Global Running Participation – Where do You Fit?

The folks over at RunRepeat are best known for their comprehensive athletic shoe reviews. Recently added to their website is an updated and comprehensive report on global running participation.

The results of the report includes 70,000 races from 1986 to 2018. Distances included vary from the 5K to the marathon. The report reflects activity by recreational runners only and does not include elite runners or results from fundraiser walks or park runs.

Along with the statistical information, the authors identified some trends they see developing. Overall, runners have become older and slower (raising my hand here), there is a slight downward trend in race participation which may or may not continue, more runners are interested in destination races (raising my hand here as well) and more runners are women (yes, my hand is up again).

Another observation is that runner motivation may have shifted from performance goals to more psychosocial goals. I see this among some running friends where the social side of running has gained importance. However, I doubt the day has come when most runners aren’t feeling that competitive drive, regardless of how slow our pace has become.

I find statistical information on who is running particularly interesting. Not that I understand how they crunch the numbers, but I am curious how many of ‘me’ are out there.

There is a lot to cover in this report. Likely everyone who takes a look will see something interesting jump out.

For instance, it’s not surprising to see that the US has the largest number of participants, but is also the slowest. I personally think this speaks to the atmosphere of inclusivity within the running communities in the USA.

I was surprised to see that for the marathon, based on distribution of participants by race distance, Germany, Spain and the Netherlands have the most marathon runners. In that respect, the USA is 13th, sandwiched between Belgium and Canada.

The USA has the largest number of 5K runners. Having said that, in finish times we rank 24th among 35 counties. Since this is the gateway distance for most runners in the US, our low rank could be anticipated.

Worldwide, the popularity of the half marathon is growing. At that distance, Russia and Belgium have the highest rankings for men and for women.

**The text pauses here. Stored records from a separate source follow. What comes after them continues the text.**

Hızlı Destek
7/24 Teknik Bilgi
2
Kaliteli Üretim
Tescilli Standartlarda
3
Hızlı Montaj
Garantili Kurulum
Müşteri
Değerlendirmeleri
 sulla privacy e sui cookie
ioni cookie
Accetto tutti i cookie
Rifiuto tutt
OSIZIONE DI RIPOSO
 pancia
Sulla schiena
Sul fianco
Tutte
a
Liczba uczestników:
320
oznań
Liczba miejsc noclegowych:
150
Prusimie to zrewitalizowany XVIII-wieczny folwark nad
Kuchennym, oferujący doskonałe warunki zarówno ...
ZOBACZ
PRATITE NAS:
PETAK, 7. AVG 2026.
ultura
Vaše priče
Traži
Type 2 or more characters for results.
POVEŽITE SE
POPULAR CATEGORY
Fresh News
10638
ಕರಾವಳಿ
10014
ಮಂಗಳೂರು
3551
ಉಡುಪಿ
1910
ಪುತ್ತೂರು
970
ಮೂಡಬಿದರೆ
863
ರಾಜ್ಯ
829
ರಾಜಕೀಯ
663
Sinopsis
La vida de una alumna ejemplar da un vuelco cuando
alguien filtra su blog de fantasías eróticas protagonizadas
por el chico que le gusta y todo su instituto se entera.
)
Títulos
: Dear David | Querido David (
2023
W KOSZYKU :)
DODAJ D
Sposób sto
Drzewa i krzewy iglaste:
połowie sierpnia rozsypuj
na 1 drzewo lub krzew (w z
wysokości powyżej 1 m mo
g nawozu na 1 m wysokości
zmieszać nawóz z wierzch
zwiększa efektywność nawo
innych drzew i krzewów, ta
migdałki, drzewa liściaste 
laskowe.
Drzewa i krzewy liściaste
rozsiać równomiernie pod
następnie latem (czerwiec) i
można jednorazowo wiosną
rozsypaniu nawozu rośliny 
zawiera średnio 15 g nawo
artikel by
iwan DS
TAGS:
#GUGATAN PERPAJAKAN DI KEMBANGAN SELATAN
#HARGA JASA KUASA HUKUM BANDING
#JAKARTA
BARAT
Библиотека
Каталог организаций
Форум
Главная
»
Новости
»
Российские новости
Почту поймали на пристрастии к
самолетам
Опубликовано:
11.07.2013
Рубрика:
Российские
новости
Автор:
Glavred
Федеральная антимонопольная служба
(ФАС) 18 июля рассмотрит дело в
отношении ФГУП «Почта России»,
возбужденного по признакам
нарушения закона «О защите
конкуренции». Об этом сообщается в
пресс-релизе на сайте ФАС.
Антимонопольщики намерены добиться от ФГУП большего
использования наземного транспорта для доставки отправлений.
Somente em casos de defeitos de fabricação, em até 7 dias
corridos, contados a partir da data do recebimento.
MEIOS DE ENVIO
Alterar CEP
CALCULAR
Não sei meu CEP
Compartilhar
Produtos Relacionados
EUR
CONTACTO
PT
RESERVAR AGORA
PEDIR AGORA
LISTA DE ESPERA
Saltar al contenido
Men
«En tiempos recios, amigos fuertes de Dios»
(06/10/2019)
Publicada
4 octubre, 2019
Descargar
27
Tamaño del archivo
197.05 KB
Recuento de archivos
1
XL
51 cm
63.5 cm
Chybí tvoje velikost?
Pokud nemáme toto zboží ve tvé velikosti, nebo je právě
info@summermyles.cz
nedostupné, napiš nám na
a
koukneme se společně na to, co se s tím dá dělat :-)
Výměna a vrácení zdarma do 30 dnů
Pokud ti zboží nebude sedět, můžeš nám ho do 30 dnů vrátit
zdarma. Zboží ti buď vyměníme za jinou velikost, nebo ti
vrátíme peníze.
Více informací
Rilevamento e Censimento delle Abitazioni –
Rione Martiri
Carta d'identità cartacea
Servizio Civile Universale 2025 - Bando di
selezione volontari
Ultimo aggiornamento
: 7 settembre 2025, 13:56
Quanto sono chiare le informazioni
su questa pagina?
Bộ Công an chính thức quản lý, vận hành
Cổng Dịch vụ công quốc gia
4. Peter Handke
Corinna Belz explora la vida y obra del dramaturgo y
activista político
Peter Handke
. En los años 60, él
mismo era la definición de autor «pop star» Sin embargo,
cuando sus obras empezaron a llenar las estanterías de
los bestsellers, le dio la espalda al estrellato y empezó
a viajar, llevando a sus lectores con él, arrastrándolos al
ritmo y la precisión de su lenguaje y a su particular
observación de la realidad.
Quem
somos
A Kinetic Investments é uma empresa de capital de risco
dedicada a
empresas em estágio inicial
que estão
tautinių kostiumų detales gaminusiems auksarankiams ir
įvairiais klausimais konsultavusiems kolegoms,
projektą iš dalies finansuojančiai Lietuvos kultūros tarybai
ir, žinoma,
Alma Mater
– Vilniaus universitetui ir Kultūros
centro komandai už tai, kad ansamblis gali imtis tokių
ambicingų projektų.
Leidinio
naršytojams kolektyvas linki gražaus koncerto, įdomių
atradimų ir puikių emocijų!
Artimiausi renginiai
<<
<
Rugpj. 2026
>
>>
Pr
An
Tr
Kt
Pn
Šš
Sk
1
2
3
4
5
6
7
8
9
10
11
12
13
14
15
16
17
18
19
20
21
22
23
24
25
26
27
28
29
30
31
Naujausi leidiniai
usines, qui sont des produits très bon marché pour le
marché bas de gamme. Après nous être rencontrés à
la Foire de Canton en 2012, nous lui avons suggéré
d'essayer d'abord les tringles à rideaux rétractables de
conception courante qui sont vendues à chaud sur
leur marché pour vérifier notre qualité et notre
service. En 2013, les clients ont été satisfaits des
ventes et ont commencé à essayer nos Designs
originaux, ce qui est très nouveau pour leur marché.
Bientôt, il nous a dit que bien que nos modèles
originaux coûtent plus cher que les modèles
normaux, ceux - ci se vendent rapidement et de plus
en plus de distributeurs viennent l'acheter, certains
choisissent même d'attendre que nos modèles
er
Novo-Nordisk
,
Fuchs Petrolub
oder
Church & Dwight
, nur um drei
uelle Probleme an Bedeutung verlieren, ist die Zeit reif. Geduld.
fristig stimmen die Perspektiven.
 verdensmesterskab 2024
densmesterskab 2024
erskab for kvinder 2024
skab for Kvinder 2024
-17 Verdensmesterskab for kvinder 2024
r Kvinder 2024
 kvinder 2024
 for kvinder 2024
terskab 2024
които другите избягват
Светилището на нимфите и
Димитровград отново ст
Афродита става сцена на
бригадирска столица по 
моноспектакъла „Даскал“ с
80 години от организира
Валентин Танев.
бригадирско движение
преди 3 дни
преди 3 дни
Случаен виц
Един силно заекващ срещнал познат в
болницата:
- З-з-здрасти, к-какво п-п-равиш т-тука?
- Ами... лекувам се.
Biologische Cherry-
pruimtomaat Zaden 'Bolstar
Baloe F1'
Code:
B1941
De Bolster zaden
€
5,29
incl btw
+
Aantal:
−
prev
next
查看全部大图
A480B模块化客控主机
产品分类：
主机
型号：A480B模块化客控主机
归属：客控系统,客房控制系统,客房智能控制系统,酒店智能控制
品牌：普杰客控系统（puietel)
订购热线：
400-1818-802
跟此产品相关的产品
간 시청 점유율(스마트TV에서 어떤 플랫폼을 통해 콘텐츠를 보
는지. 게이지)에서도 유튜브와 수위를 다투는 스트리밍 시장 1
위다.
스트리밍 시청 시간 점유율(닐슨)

The number of women runners worldwide now tops the numbers of men runners. Iceland has the highest proportion of female participants, followed by the USA and Canada.

It will be interesting to see what the mapping will look like in another two or three years. We runners have been without our usual race calendar for more than a year. My prognosis is that there will be a jump in the numbers of race participants at every distance as we will once again be able to safely share outdoor space in competition. I for one am ready to be back at the start line.

If you would like to take a ballpark view of where your times fit with the mapping of global participation, her is a link to the RunRepeat comparison tool.

What do you find particularly surprising in the report? Are you among the runners who have begun racing in other countries or other areas of your own country?


  1. Thank you for the run repeat comparison tool. It gives me renewed hope in the 60+ category!